_Given exercise 1_:
Edit the musical notation dataset entries below so that "Refrain" is replaced by "Chorus" everywhere, with nothing else changed.

_Reading passage_:

Hedging bets on finding Dakar dead-drunk and face-down in a gutter as well as on how long it would take the prophet to get sober, the 2 princes venture into town. Note how wretched the town itself looks. Arithon instantly realizes West End was a seaport fallen into decline. With the Mistwraith covering the night sky, the great ships were no longer able to make port there.

Also note Lysaer's difficulty to adjust to his new station. Without valet and on foot, with no status, he tries to use the charm that had made the ladies on Dascen Elur fawn over him to obtain directions to the fair. His approach backfires though and instead of being fawned over, he gets threatened and called "sly-faced drifter scum".

Confused and wary because of the town-people's reaction to them, the brothers head towards the fair and encounter Dakar, drunk and snoring in a gutter, sprawled on his back and covered with garbage. Arithon steals Dakar's sack of coins (Dakar will not forget the slight!) and they resume their search of the fair with the intention of buying the horses Dakar was supposed to get.

Note that the town's people are speaking a with a different accent, while the people at the fair use one much closer to usage on Dascen Elur. The same language, one could even say, but evolved differently.

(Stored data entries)
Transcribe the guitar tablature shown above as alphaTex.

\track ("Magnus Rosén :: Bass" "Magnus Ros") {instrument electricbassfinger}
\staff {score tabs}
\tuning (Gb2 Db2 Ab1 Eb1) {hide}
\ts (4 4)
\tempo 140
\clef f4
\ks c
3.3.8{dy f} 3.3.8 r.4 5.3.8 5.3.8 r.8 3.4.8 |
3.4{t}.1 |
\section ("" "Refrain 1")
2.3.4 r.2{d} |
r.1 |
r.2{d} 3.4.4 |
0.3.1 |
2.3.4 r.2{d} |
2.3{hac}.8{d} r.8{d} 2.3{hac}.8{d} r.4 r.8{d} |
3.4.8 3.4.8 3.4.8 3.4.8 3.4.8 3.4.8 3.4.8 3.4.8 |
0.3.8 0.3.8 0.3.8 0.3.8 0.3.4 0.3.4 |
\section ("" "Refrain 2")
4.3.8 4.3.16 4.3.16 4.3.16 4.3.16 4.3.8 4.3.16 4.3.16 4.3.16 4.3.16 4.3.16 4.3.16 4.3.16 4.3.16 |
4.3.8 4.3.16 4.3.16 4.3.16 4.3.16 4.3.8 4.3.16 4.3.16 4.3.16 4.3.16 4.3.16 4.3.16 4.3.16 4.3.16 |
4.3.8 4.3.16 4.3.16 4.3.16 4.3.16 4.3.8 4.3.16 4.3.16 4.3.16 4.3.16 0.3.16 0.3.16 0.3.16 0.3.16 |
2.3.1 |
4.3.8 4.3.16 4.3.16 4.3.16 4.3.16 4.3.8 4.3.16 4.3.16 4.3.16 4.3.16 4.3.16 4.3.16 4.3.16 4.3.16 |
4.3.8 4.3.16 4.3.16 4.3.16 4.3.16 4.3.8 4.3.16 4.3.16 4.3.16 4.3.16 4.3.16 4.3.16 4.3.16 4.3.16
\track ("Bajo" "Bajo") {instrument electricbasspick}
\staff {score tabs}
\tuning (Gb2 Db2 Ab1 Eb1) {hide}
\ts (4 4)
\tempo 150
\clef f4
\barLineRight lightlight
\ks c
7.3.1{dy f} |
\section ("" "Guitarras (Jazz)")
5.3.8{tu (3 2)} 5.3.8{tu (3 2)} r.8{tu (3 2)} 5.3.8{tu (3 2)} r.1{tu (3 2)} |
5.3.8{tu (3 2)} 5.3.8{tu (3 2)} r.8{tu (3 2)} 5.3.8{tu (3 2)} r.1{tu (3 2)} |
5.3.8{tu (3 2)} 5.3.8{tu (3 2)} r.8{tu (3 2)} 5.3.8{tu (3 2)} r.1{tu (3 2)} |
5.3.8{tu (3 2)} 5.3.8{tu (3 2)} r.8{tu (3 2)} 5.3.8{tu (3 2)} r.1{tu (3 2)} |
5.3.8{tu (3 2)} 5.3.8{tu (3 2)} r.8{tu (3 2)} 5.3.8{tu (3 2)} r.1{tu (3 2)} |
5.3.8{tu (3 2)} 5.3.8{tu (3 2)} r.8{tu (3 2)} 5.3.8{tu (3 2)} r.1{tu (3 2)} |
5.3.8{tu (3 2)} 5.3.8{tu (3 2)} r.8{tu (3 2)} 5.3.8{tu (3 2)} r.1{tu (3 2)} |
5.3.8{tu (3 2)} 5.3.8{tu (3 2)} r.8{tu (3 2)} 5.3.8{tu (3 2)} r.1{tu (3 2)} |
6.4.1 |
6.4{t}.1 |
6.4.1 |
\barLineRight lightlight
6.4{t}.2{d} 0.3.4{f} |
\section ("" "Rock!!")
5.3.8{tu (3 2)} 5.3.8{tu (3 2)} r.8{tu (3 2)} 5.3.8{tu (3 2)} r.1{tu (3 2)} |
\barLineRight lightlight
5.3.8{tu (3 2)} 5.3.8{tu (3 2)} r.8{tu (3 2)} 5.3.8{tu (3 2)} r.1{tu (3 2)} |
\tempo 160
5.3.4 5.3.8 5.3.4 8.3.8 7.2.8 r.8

_Given exercise 2_:
In the reading passage above, why has West End declined as a seaport?

_Exercise response 1_:
Transcribe the guitar tablature shown above as alphaTex.

\track ("Magnus Rosén :: Bass" "Magnus Ros") {instrument electricbassfinger}
\staff {score tabs}
\tuning (Gb2 Db2 Ab1 Eb1) {hide}
\ts (4 4)
\tempo 140
\clef f4
\ks c
3.3.8{dy f} 3.3.8 r.4 5.3.8 5.3.8 r.8 3.4.8 |
3.4{t}.1 |
\section ("" "Chorus 1")
2.3.4 r.2{d} |
r.1 |
r.2{d} 3.4.4 |
0.3.1 |
2.3.4 r.2{d} |
2.3{hac}.8{d} r.8{d} 2.3{hac}.8{d} r.4 r.8{d} |
3.4.8 3.4.8 3.4.8 3.4.8 3.4.8 3.4.8 3.4.8 3.4.8 |
0.3.8 0.3.8 0.3.8 0.3.8 0.3.4 0.3.4 |
\section ("" "Chorus 2")
4.3.8 4.3.16 4.3.16 4.3.16 4.3.16 4.3.8 4.3.16 4.3.16 4.3.16 4.3.16 4.3.16 4.3.16 4.3.16 4.3.16 |
4.3.8 4.3.16 4.3.16 4.3.16 4.3.16 4.3.8 4.3.16 4.3.16 4.3.16 4.3.16 4.3.16 4.3.16 4.3.16 4.3.16 |
4.3.8 4.3.16 4.3.16 4.3.16 4.3.16 4.3.8 4.3.16 4.3.16 4.3.16 4.3.16 0.3.16 0.3.16 0.3.16 0.3.16 |
2.3.1 |
4.3.8 4.3.16 4.3.16 4.3.16 4.3.16 4.3.8 4.3.16 4.3.16 4.3.16 4.3.16 4.3.16 4.3.16 4.3.16 4.3.16 |
4.3.8 4.3.16 4.3.16 4.3.16 4.3.16 4.3.8 4.3.16 4.3.16 4.3.16 4.3.16 4.3.16 4.3.16 4.3.16 4.3.16
\track ("Bajo" "Bajo") {instrument electricbasspick}
\staff {score tabs}
\tuning (Gb2 Db2 Ab1 Eb1) {hide}
\ts (4 4)
\tempo 150
\clef f4
\barLineRight lightlight
\ks c
7.3.1{dy f} |
\section ("" "Guitarras (Jazz)")
5.3.8{tu (3 2)} 5.3.8{tu (3 2)} r.8{tu (3 2)} 5.3.8{tu (3 2)} r.1{tu (3 2)} |
5.3.8{tu (3 2)} 5.3.8{tu (3 2)} r.8{tu (3 2)} 5.3.8{tu (3 2)} r.1{tu (3 2)} |
5.3.8{tu (3 2)} 5.3.8{tu (3 2)} r.8{tu (3 2)} 5.3.8{tu (3 2)} r.1{tu (3 2)} |
5.3.8{tu (3 2)} 5.3.8{tu (3 2)} r.8{tu (3 2)} 5.3.8{tu (3 2)} r.1{tu (3 2)} |
5.3.8{tu (3 2)} 5.3.8{tu (3 2)} r.8{tu (3 2)} 5.3.8{tu (3 2)} r.1{tu (3 2)} |
5.3.8{tu (3 2)} 5.3.8{tu (3 2)} r.8{tu (3 2)} 5.3.8{tu (3 2)} r.1{tu (3 2)} |
5.3.8{tu (3 2)} 5.3.8{tu (3 2)} r.8{tu (3 2)} 5.3.8{tu (3 2)} r.1{tu (3 2)} |
5.3.8{tu (3 2)} 5.3.8{tu (3 2)} r.8{tu (3 2)} 5.3.8{tu (3 2)} r.1{tu (3 2)} |
6.4.1 |
6.4{t}.1 |
6.4.1 |
\barLineRight lightlight
6.4{t}.2{d} 0.3.4{f} |
\section ("" "Rock!!")
5.3.8{tu (3 2)} 5.3.8{tu (3 2)} r.8{tu (3 2)} 5.3.8{tu (3 2)} r.1{tu (3 2)} |
\barLineRight lightlight
5.3.8{tu (3 2)} 5.3.8{tu (3 2)} r.8{tu (3 2)} 5.3.8{tu (3 2)} r.1{tu (3 2)} |
\tempo 160
5.3.4 5.3.8 5.3.4 8.3.8 7.2.8 r.8

_Exercise response 2_:
With the Mistwraith covering the night sky, the great ships were no longer able to make port there.